Visual scene localization data ->
• • •

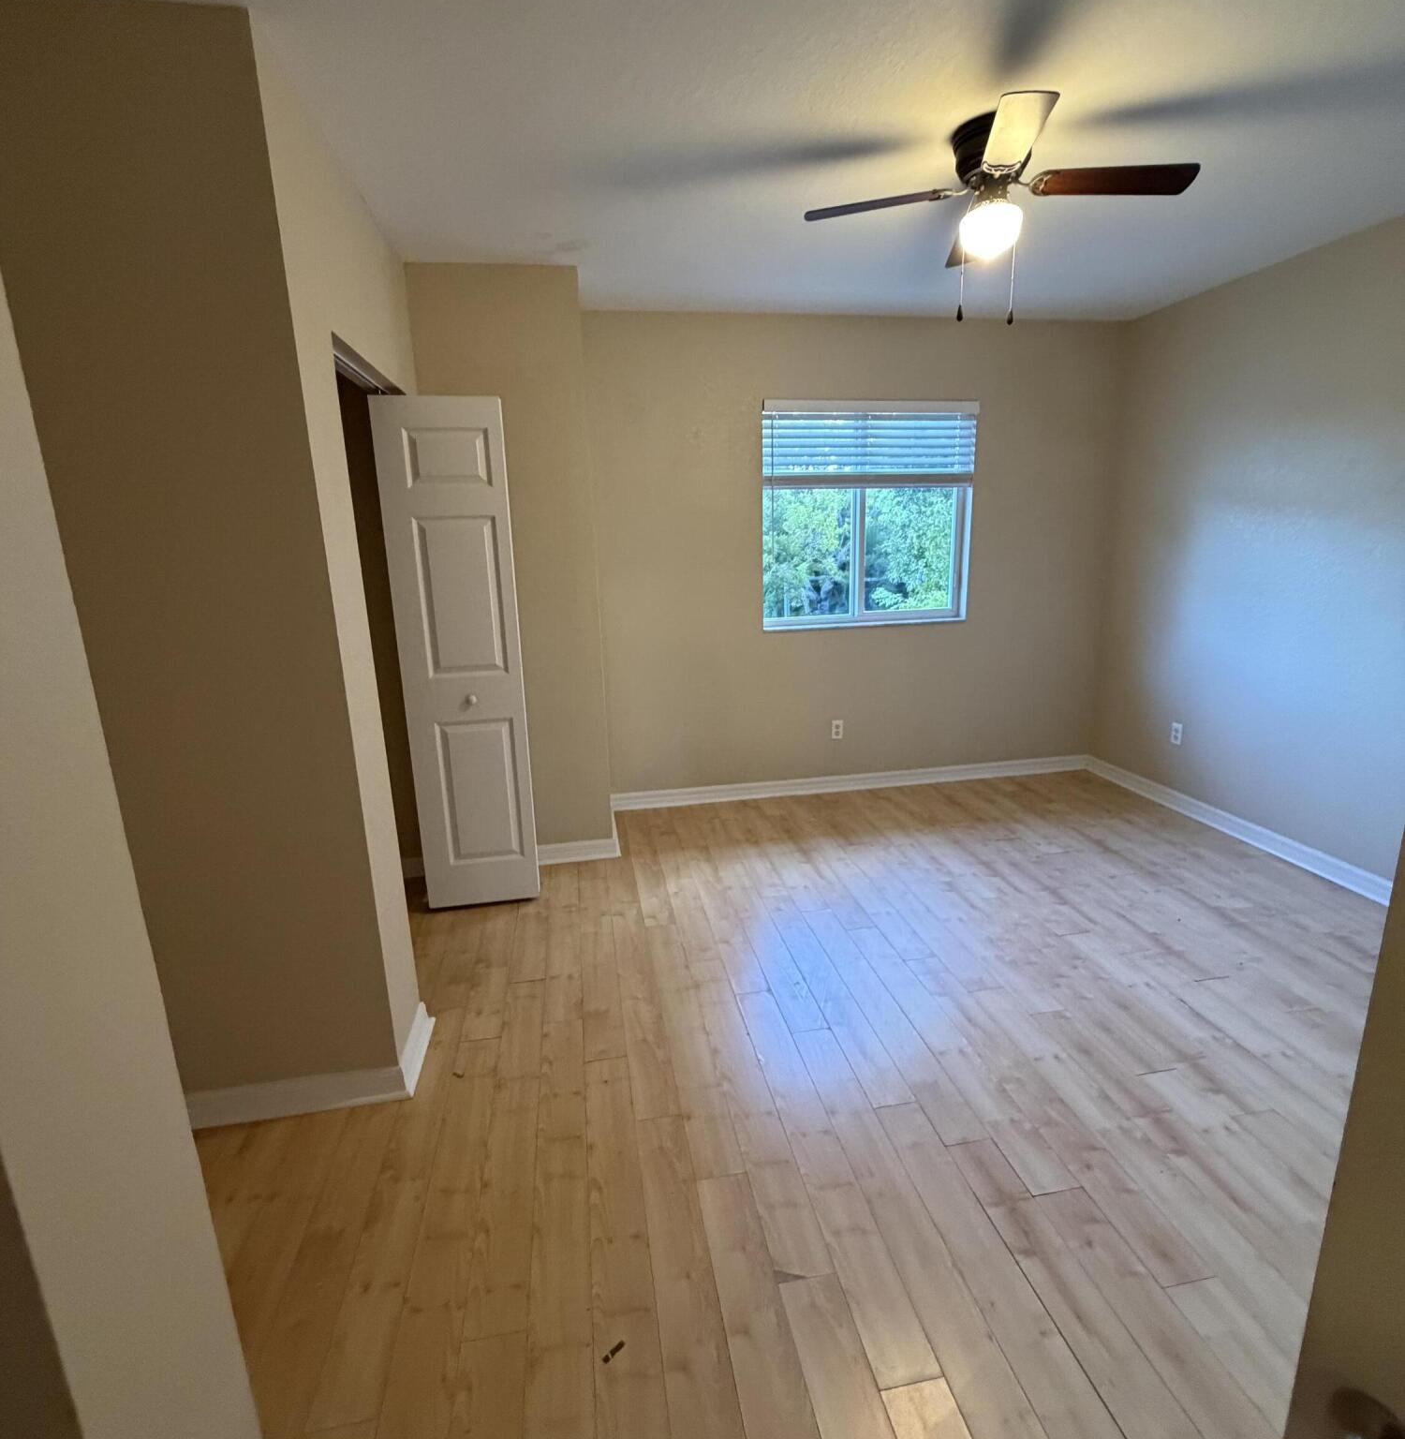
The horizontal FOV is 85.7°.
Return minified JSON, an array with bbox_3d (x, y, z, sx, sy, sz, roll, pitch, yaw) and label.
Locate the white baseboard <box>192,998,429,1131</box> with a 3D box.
[{"bbox_3d":[-1.129,0.992,2.222,0.588,0.100,0.342,-4,14,-9],"label":"white baseboard"}]

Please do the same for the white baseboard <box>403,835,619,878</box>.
[{"bbox_3d":[-0.886,0.651,3.579,0.988,0.095,0.018,-4,14,-9],"label":"white baseboard"}]

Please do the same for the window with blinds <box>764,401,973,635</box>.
[{"bbox_3d":[0.916,-1.113,4.176,1.210,1.188,0.090,-4,14,-9],"label":"window with blinds"}]

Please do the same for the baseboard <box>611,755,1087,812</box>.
[{"bbox_3d":[0.947,0.368,4.508,2.959,0.097,0.018,-4,14,-9],"label":"baseboard"}]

• • •

Task goal ->
Can you convert every line of the records into a Markdown table with the columns Row and Line text, skipping blank lines and leaving out the pictures?

Task response ->
| Row | Line text |
|---|---|
| 1 | The horizontal FOV is 85.7°. |
| 2 | Return minified JSON, an array with bbox_3d (x, y, z, sx, sy, sz, roll, pitch, yaw) and label. |
| 3 | Locate the white baseboard <box>192,998,429,1131</box> with a 3D box. |
| 4 | [{"bbox_3d":[-1.129,0.992,2.222,0.588,0.100,0.342,-4,14,-9],"label":"white baseboard"}] |
| 5 | Please do the same for the white baseboard <box>403,835,619,878</box>. |
| 6 | [{"bbox_3d":[-0.886,0.651,3.579,0.988,0.095,0.018,-4,14,-9],"label":"white baseboard"}] |
| 7 | Please do the same for the window with blinds <box>764,401,973,635</box>. |
| 8 | [{"bbox_3d":[0.916,-1.113,4.176,1.210,1.188,0.090,-4,14,-9],"label":"window with blinds"}] |
| 9 | Please do the same for the baseboard <box>611,755,1087,812</box>. |
| 10 | [{"bbox_3d":[0.947,0.368,4.508,2.959,0.097,0.018,-4,14,-9],"label":"baseboard"}] |